__Selected excerpt__.
Simple and and vol-weighted averages for "non-square" triangules

[actuaryactually]

If I want a volume all, or simple all set of link ratios a call to ata(paid.tri) works fine (where paid.tri = cumulative paid development triangle).

If I want to create a volume-weighted fit on the last five years worth of LDF factors I have found that I can utilise the weights argument as follows: chainladder(paid.tri,weights=wgt.vol.5), where I supply an input triangle of weights.

For "annual-annual" triangles, a five-year weighted average can be achieved using this method provided that the user supplies a weights triangle where the latest 6 diagonals are set = 1 and the balance are NAs. However, when I try the same on a annual/quarterly input triangle (i.e. non square) it fails and returns the following...

"Error in checkTriangle(Triangle) :
Number of origin periods, 10, is less than the number of development periods, 39."

By annual/quarterly I mean annual origin cohorts but tracking development progress quarter on quarter, which is common for Lloyd's and reinsurance companies. In my case I had data running out to 9.75 development years, and had 10 origin years. The error message therefore makes sense but essentially indicates that the chainladder algorithm requires a square-input matrix.

I'm wondering if there is a smart way to overcome this? Personally i know that a lot of people would find it easier to adopt Chainladder if they could easily derive simple and volume-weighted averages using a call to a pre-built UDF, e.g. chainladder(paid.tri, no.diag=5, TypeOfAverage="Vol")

I've found that a n-year simple average can be achieved using the following and I think this would be a good addition to your help file even if you don't recast the "chainladder"function.

######################################
require(zoo)

#quick UDF to get rid of NAs:
link_ratio_simple_n_yrs<-function(x,no.diag){
mean(tail(na.trim(x,sides="both"),no.diag))
}

#derive link ratios using build in UDF:
paid.link.ratios<-ata(paid.tri)

#get simple average as:
apply(paid.link.ratios,2,link_ratio_simple_n_yrs,no.diag=5)

######################################

However I can't tell (and this is annoying) how to achieve the same type of thing for volume weighted averages? Any thoughts? or a pain in a a$$?

__Exercise task A__. Reproduce the forum thread on simple and volume-weighted averages for non-square triangles word for word, from start to finish.
The records have no connection to the forum thread.

__Data shown__.
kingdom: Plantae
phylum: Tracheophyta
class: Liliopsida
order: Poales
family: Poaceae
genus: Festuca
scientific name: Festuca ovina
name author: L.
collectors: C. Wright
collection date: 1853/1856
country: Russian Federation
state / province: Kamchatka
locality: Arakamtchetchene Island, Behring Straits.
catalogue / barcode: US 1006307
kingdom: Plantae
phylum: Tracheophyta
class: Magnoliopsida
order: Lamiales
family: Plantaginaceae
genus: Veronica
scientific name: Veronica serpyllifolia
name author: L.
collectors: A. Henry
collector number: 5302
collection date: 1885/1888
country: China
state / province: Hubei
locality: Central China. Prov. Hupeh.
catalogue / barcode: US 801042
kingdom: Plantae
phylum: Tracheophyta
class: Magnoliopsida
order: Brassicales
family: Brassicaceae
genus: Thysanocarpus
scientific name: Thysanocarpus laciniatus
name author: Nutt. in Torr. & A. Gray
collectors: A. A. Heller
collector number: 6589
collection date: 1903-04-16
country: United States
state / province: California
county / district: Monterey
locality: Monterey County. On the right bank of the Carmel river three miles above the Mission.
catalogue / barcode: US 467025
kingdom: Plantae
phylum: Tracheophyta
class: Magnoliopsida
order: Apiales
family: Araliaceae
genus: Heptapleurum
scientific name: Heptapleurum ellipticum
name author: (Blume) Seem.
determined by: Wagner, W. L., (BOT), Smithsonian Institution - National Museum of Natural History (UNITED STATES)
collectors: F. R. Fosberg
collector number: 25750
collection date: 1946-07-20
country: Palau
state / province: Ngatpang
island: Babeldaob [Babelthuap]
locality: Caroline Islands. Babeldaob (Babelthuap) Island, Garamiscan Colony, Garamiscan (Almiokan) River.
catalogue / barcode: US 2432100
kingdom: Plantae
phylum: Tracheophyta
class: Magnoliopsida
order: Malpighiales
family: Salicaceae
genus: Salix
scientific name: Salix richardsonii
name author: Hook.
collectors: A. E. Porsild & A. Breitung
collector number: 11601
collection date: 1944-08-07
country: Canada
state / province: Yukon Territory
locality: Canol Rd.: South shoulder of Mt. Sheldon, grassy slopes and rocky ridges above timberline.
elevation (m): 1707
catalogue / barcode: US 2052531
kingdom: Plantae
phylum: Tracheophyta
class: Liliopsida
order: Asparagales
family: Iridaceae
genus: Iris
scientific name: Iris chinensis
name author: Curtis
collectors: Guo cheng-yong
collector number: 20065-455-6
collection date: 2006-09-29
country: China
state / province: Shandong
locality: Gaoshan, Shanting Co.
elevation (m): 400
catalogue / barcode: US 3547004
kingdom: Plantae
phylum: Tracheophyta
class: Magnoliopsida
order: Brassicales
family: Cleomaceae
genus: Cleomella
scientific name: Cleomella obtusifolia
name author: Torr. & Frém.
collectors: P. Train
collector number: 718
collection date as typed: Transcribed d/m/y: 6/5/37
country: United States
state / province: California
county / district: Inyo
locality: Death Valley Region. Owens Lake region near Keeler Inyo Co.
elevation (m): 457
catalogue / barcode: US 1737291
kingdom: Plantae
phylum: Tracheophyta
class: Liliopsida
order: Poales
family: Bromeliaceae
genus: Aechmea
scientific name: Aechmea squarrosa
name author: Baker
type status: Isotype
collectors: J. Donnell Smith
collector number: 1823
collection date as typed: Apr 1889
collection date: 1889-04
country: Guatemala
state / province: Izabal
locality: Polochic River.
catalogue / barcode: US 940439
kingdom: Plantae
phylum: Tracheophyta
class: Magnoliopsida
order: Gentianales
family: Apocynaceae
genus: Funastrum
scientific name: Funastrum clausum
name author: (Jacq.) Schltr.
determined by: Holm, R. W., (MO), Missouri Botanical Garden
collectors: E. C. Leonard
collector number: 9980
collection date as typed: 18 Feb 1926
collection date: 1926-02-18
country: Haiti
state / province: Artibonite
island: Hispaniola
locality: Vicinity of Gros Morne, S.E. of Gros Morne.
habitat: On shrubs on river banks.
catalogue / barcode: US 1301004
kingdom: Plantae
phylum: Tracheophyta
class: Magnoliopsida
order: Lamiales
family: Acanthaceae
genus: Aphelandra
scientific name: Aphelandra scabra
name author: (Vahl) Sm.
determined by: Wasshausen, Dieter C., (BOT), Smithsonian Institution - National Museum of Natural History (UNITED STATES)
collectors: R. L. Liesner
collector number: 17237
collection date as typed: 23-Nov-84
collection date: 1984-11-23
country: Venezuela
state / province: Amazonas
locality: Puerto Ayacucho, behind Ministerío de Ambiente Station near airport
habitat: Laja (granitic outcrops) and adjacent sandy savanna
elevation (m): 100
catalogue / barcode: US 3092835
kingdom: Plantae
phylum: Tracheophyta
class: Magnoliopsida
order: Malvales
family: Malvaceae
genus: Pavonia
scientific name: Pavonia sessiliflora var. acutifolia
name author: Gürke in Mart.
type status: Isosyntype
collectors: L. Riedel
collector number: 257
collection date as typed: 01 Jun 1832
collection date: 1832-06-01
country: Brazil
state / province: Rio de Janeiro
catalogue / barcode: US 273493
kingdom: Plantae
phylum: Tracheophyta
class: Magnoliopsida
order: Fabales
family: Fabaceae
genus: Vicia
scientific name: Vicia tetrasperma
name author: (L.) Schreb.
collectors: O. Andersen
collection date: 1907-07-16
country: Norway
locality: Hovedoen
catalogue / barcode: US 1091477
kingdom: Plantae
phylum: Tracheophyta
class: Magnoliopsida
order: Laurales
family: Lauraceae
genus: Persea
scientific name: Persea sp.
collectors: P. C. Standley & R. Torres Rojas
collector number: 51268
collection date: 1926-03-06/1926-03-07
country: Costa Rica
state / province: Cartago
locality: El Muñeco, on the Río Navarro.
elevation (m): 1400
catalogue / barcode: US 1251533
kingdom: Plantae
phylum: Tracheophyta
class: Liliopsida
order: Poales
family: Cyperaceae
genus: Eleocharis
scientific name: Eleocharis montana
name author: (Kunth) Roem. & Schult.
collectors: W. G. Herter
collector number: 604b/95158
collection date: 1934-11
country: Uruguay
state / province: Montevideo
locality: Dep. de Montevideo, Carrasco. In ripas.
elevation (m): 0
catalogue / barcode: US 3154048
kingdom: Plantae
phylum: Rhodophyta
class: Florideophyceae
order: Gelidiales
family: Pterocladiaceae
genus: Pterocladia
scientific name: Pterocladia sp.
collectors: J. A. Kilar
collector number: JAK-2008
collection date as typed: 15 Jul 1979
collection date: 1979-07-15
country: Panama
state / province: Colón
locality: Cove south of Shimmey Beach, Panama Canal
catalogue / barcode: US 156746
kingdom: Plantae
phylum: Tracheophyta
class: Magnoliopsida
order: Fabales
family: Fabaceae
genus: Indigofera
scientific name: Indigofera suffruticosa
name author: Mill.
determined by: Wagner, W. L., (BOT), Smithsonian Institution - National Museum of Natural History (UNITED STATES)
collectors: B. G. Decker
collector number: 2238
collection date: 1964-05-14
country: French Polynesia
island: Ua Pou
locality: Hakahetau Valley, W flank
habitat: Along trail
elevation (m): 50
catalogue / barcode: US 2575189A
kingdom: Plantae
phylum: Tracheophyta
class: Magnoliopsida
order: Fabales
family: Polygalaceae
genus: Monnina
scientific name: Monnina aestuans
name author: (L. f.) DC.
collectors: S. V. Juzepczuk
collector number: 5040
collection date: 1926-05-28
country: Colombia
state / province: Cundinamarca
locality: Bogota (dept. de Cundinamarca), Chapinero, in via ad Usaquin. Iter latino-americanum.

__Exercise task B__. Copy out the lines of the records word for word, from the line with "country: Guatemala" through the line with "collector number: 51268", both included.

__Output A__.
Simple and and vol-weighted averages for "non-square" triangules

[actuaryactually]

If I want a volume all, or simple all set of link ratios a call to ata(paid.tri) works fine (where paid.tri = cumulative paid development triangle).

If I want to create a volume-weighted fit on the last five years worth of LDF factors I have found that I can utilise the weights argument as follows: chainladder(paid.tri,weights=wgt.vol.5), where I supply an input triangle of weights.

For "annual-annual" triangles, a five-year weighted average can be achieved using this method provided that the user supplies a weights triangle where the latest 6 diagonals are set = 1 and the balance are NAs. However, when I try the same on a annual/quarterly input triangle (i.e. non square) it fails and returns the following...

"Error in checkTriangle(Triangle) :
Number of origin periods, 10, is less than the number of development periods, 39."

By annual/quarterly I mean annual origin cohorts but tracking development progress quarter on quarter, which is common for Lloyd's and reinsurance companies. In my case I had data running out to 9.75 development years, and had 10 origin years. The error message therefore makes sense but essentially indicates that the chainladder algorithm requires a square-input matrix.

I'm wondering if there is a smart way to overcome this? Personally i know that a lot of people would find it easier to adopt Chainladder if they could easily derive simple and volume-weighted averages using a call to a pre-built UDF, e.g. chainladder(paid.tri, no.diag=5, TypeOfAverage="Vol")

I've found that a n-year simple average can be achieved using the following and I think this would be a good addition to your help file even if you don't recast the "chainladder"function.

######################################
require(zoo)

#quick UDF to get rid of NAs:
link_ratio_simple_n_yrs<-function(x,no.diag){
mean(tail(na.trim(x,sides="both"),no.diag))
}

#derive link ratios using build in UDF:
paid.link.ratios<-ata(paid.tri)

#get simple average as:
apply(paid.link.ratios,2,link_ratio_simple_n_yrs,no.diag=5)

######################################

However I can't tell (and this is annoying) how to achieve the same type of thing for volume weighted averages? Any thoughts? or a pain in a a$$?

__Output B__.
country: Guatemala
state / province: Izabal
locality: Polochic River.
catalogue / barcode: US 940439
kingdom: Plantae
phylum: Tracheophyta
class: Magnoliopsida
order: Gentianales
family: Apocynaceae
genus: Funastrum
scientific name: Funastrum clausum
name author: (Jacq.) Schltr.
determined by: Holm, R. W., (MO), Missouri Botanical Garden
collectors: E. C. Leonard
collector number: 9980
collection date as typed: 18 Feb 1926
collection date: 1926-02-18
country: Haiti
state / province: Artibonite
island: Hispaniola
locality: Vicinity of Gros Morne, S.E. of Gros Morne.
habitat: On shrubs on river banks.
catalogue / barcode: US 1301004
kingdom: Plantae
phylum: Tracheophyta
class: Magnoliopsida
order: Lamiales
family: Acanthaceae
genus: Aphelandra
scientific name: Aphelandra scabra
name author: (Vahl) Sm.
determined by: Wasshausen, Dieter C., (BOT), Smithsonian Institution - National Museum of Natural History (UNITED STATES)
collectors: R. L. Liesner
collector number: 17237
collection date as typed: 23-Nov-84
collection date: 1984-11-23
country: Venezuela
state / province: Amazonas
locality: Puerto Ayacucho, behind Ministerío de Ambiente Station near airport
habitat: Laja (granitic outcrops) and adjacent sandy savanna
elevation (m): 100
catalogue / barcode: US 3092835
kingdom: Plantae
phylum: Tracheophyta
class: Magnoliopsida
order: Malvales
family: Malvaceae
genus: Pavonia
scientific name: Pavonia sessiliflora var. acutifolia
name author: Gürke in Mart.
type status: Isosyntype
collectors: L. Riedel
collector number: 257
collection date as typed: 01 Jun 1832
collection date: 1832-06-01
country: Brazil
state / province: Rio de Janeiro
catalogue / barcode: US 273493
kingdom: Plantae
phylum: Tracheophyta
class: Magnoliopsida
order: Fabales
family: Fabaceae
genus: Vicia
scientific name: Vicia tetrasperma
name author: (L.) Schreb.
collectors: O. Andersen
collection date: 1907-07-16
country: Norway
locality: Hovedoen
catalogue / barcode: US 1091477
kingdom: Plantae
phylum: Tracheophyta
class: Magnoliopsida
order: Laurales
family: Lauraceae
genus: Persea
scientific name: Persea sp.
collectors: P. C. Standley & R. Torres Rojas
collector number: 51268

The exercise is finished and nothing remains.